Here's another take. Since $\cos \left(\frac{1}{xt}\right)$ is an even function of $x$, we can take the limit from the right or from the left, and the result is the same. So assume $x > 0$. Then apply the $u = 1/(xt)$ substitution as in joriki's answer, followed by integration by parts in the opposite direction from joriki's answer.
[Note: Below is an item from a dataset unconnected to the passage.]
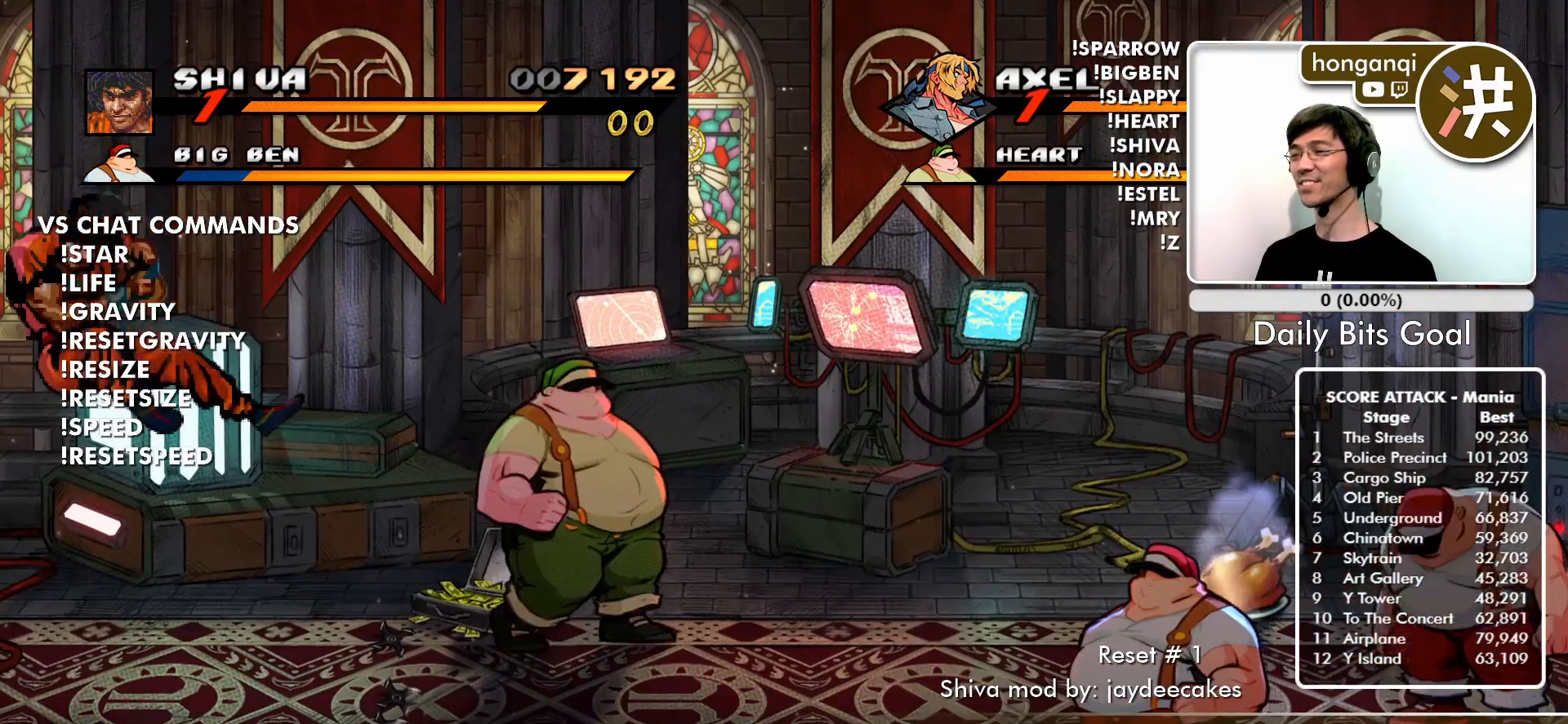
{"buttons": [], "left_stick": "center", "events": []}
Rewriting the result in terms of the sine integral produces the output from Wolfram Alpha mentioned by Eivind and Sivaram:
$ \lim_{x \to 0} \left(\frac{1}{x} \int_0^{1/x} \frac{\sin u}{u} du - \frac{\pi}{2x} + \cos \left(\frac{1}{x}\right)\right).$
Now, apply the following known series expansion for the sine integral $\int_0^x \frac{\sin u}{u} du$ (valid for large values of $x$): $\int_0^x \frac{\sin u}{u} du = \frac{\pi}{2} -\frac{\cos x}{x} \left(1 - \frac{2!}{x^2} + \frac{4!}{x^4} \pm \cdots \right) - \frac{\sin x}{x} \left(\frac{1}{x} - \frac{3!}{x^3} \pm \cdots \right).$
After simplifying, we are left with $\lim_{x \to 0} \left(-\cos \left(\frac{1}{x}\right) \left(- 2! x^2 + 4! x^4 \pm \cdots \right) - \sin\left(\frac{1}{x}\right) \left(x - 3! x^3 \pm \cdots \right) \right).$
Since $\cos \left(\frac{1}{x}\right)$ and $\sin \left(\frac{1}{x}\right)$ are both bounded by $-1$ and $1$, the limit is $0$.
In addition, we can see that the dominant term in the limit is $- x\sin\left(\frac{1}{x}\right)$, which is clearly bounded by $|x|$, as conjectured by Sivaram in the comments.